Mayor Richard M. Daley today urged Chicagoans to cooperate with 2010 federal census workers who began work this week verifying street addresses and the number of units in a property.
"The importance of the Census cannot be overstated," Daley said in a news conference held at the Chicago Regional Census Office, 500 W. Madison St. with federal, state and local officials and representatives of Chicago philanthropic groups who will provide $1 million in support of the information gathering process.
"Every year, the federal government distributes hundreds of billions of dollars to states and local governments based on Census data that are collected once every 10 years. If the Census data isn't accurate, it directly affects the amount of federal money that will come to Chicago for the next ten years," the Mayor said.
Daley said federal money helps fund critical programs that address a range of needs in Chicago and its neighborhoods, including programs for education, public safety, transportation, community development and social services.
Census data also directly determine how many seats each city and state gets in Congress and it’s used for legislative redistricting at the state and local levels, too.
And private developers often use Census data to understand demographics so they can figure out where to locate new development in a way that best meets a particular community’s needs.
"Especially in this difficult economy, it's critical to make sure that we receive every single federal dollar the city is entitled to.

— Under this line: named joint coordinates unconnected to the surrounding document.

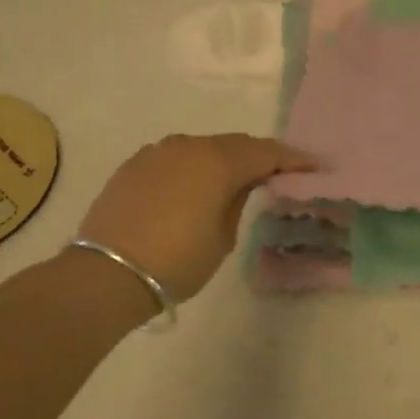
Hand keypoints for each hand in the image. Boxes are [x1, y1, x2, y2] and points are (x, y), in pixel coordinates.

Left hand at [76, 133, 315, 303]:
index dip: (293, 159)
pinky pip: (176, 157)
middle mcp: (189, 146)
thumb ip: (237, 201)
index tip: (314, 165)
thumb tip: (241, 184)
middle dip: (260, 156)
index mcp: (217, 161)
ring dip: (224, 159)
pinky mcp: (134, 165)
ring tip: (238, 178)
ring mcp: (157, 152)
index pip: (266, 152)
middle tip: (281, 171)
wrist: (105, 274)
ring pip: (203, 148)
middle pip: (235, 144)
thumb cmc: (176, 261)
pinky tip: (196, 184)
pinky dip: (194, 166)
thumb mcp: (222, 237)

To do that, we want to make sure every Chicagoan is counted in the Census," Daley said.
The Mayor reminded residents that by Census workers must keep the information they gather confidential, so there is no need to be afraid of being counted.
At the same time, it is very important for all Chicago residents to understand that Census workers will not and cannot ask for personal information such as social security numbers or bank accounts.
"If someone tells you they are a Census worker and asks for this type of personal information, do not under any circumstances give out that information," Daley said.
The Mayor said the Census Bureau will be hiring in summer and fall to fill office, street operation and administrative functions, but that some positions are available now and the time to apply for them is now.
As of today, three U.S. Census offices are open in Chicago and five more will open by the end of summer.
To apply, residents should visit U.S. Census Bureau and look under the Chicago Regional job listing.
Daley said the City will soon announce the creation of a "Complete Count Committee" that will work over the next year to help raise awareness about the Census and to help reach out to specific populations that have been undercounted in previous Censuses, which is one of the biggest challenges to any Census effort - not only in Chicago but in cities across the nation.
The Committee will help make sure that specific groups, such veterans, ex-offenders, immigrants, the homeless and students know about the Census and complete a questionnaire next spring.
"To assist with the massive effort of communicating with these groups and others, for the first time ever a group of foundations will donate a total of one million dollars to assist with Census outreach activities," the Mayor said.
"These foundations recognize how important a complete and accurate census count is to their own work, and they also recognize that in this tough economy, local governments are short on resources," he said.